Friday, July 31, 2009

Powersmart Tokelau Solar Project Nears Completion Wins Award

Powersmart Tokelau Solar Project Nears Completion Wins Award
Gavin Evans Wed, 17 Oct 2012

PowerSmart will shortly commission the third and final unit in its three-atoll solar generation project in the Tokelau Islands.
The Tauranga-based firm is the lead contractor in the $7 million development which will free the communities there of their dependence on increasingly expensive diesel generation.
The 1 MW project is one of the largest off-grid solar power systems in the world and will make Tokelau the first community in the world to meet all its electricity needs with solar energy, PowerSmart says. Last week the development won PowerSmart the Clean-tech and Sustainability section of the NZ Innovators Awards.
PowerSmart managing director Mike Bassett-Smith says getting the tender for the Tokelau project ahead of companies from all over the world was a "big win" for the four-year old business.
"News of the contract has also reached our New Zealand residential customers and has led to an increase in enquiries by home owners requesting grid connected solar power to offset their increasing power bills," he says.
Scale
The Tokelau Renewable Energy Project, funded by New Zealand Aid, was a collaboration between PowerSmart and Canberra-based energy consulting firm IT Power Australia.
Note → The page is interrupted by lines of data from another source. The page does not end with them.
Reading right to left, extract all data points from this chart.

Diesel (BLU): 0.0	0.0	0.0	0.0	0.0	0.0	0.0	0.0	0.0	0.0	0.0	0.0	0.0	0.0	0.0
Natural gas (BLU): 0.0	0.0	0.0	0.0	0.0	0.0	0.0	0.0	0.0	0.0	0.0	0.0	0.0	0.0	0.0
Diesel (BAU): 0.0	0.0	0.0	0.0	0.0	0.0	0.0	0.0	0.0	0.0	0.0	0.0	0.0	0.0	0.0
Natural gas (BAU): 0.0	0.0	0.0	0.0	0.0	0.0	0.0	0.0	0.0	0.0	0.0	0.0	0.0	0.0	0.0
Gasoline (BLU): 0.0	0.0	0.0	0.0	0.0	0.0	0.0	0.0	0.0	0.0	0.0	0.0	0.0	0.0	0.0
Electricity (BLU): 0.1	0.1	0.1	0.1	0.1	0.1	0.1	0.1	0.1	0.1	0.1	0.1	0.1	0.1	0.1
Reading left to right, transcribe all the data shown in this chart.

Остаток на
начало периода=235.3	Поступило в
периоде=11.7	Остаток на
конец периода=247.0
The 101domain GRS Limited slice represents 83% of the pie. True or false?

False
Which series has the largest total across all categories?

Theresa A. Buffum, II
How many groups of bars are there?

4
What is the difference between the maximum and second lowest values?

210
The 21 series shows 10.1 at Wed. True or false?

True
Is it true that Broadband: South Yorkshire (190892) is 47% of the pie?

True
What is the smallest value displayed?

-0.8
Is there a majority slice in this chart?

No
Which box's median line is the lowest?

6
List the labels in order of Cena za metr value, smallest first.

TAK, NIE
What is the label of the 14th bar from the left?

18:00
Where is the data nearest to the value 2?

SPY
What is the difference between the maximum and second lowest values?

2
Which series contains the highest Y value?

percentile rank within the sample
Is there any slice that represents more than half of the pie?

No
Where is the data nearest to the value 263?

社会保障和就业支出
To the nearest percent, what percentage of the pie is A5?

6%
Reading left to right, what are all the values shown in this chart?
Work started in mid-June.
The project involves the installation of 4,032 photovoltaic panels, 392 inverters and 1,344 batteries across the three atolls. It will replace a series of diesel generators which were burning about 200 litres of fuel a day to supply the islands' 1,500 inhabitants.
While the original tender had sought a system capable of meeting 90 per cent of the islands' electricity needs, creative design and the scale of the PowerSmart proposal means the new system will be sufficient to meet a 50 per cent increase in demand without recourse to diesel generation.
The first system, on Fakaofo atoll, was switched on in early August after a six-week construction period. The Nukunonu system was connected in mid-September, and the final system on Atafu is on schedule for commissioning at the end of the month.
Bassett-Smith says the company is preparing to move on to other projects.
PowerSmart has 21 staff, making it the largest solar power company operating in New Zealand, he says. It is also a panel member to the solar school programme in Canberra, where the capital territory government is providing $51 million for schools to install solar and other renewable power systems.